> _Excerpted data_
^^^^

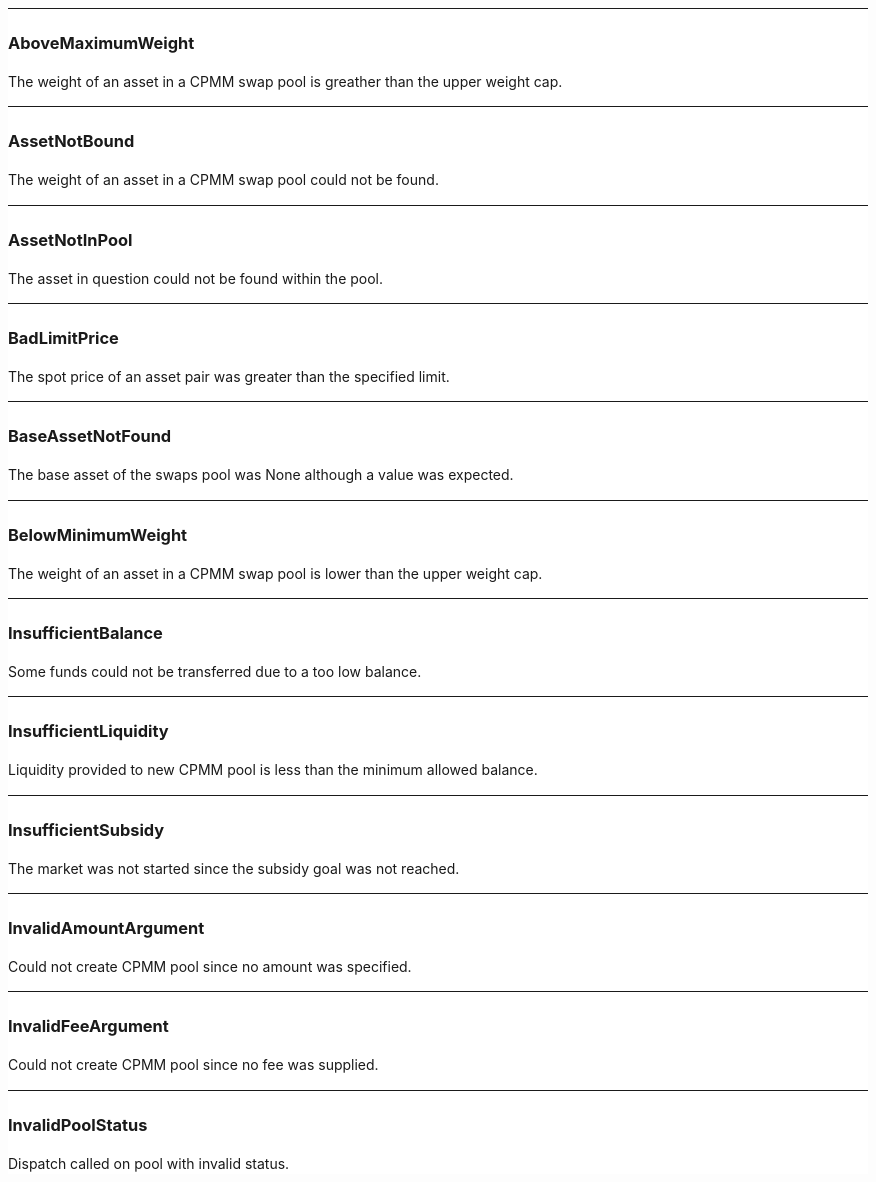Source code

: ---------
### AboveMaximumWeight
The weight of an asset in a CPMM swap pool is greather than the upper weight cap.

---------
### AssetNotBound
The weight of an asset in a CPMM swap pool could not be found.

---------
### AssetNotInPool
The asset in question could not be found within the pool.

---------
### BadLimitPrice
The spot price of an asset pair was greater than the specified limit.

---------
### BaseAssetNotFound
The base asset of the swaps pool was None although a value was expected.

---------
### BelowMinimumWeight
The weight of an asset in a CPMM swap pool is lower than the upper weight cap.

---------
### InsufficientBalance
Some funds could not be transferred due to a too low balance.

---------
### InsufficientLiquidity
Liquidity provided to new CPMM pool is less than the minimum allowed balance.

---------
### InsufficientSubsidy
The market was not started since the subsidy goal was not reached.

---------
### InvalidAmountArgument
Could not create CPMM pool since no amount was specified.

---------
### InvalidFeeArgument
Could not create CPMM pool since no fee was supplied.

---------
### InvalidPoolStatus
Dispatch called on pool with invalid status.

^^^^

> _Task goal_
Scan the material above for lines holding the string "than" and copy those lines.

> _Answer space_
The weight of an asset in a CPMM swap pool is greather than the upper weight cap.
The spot price of an asset pair was greater than the specified limit.
The weight of an asset in a CPMM swap pool is lower than the upper weight cap.
Liquidity provided to new CPMM pool is less than the minimum allowed balance.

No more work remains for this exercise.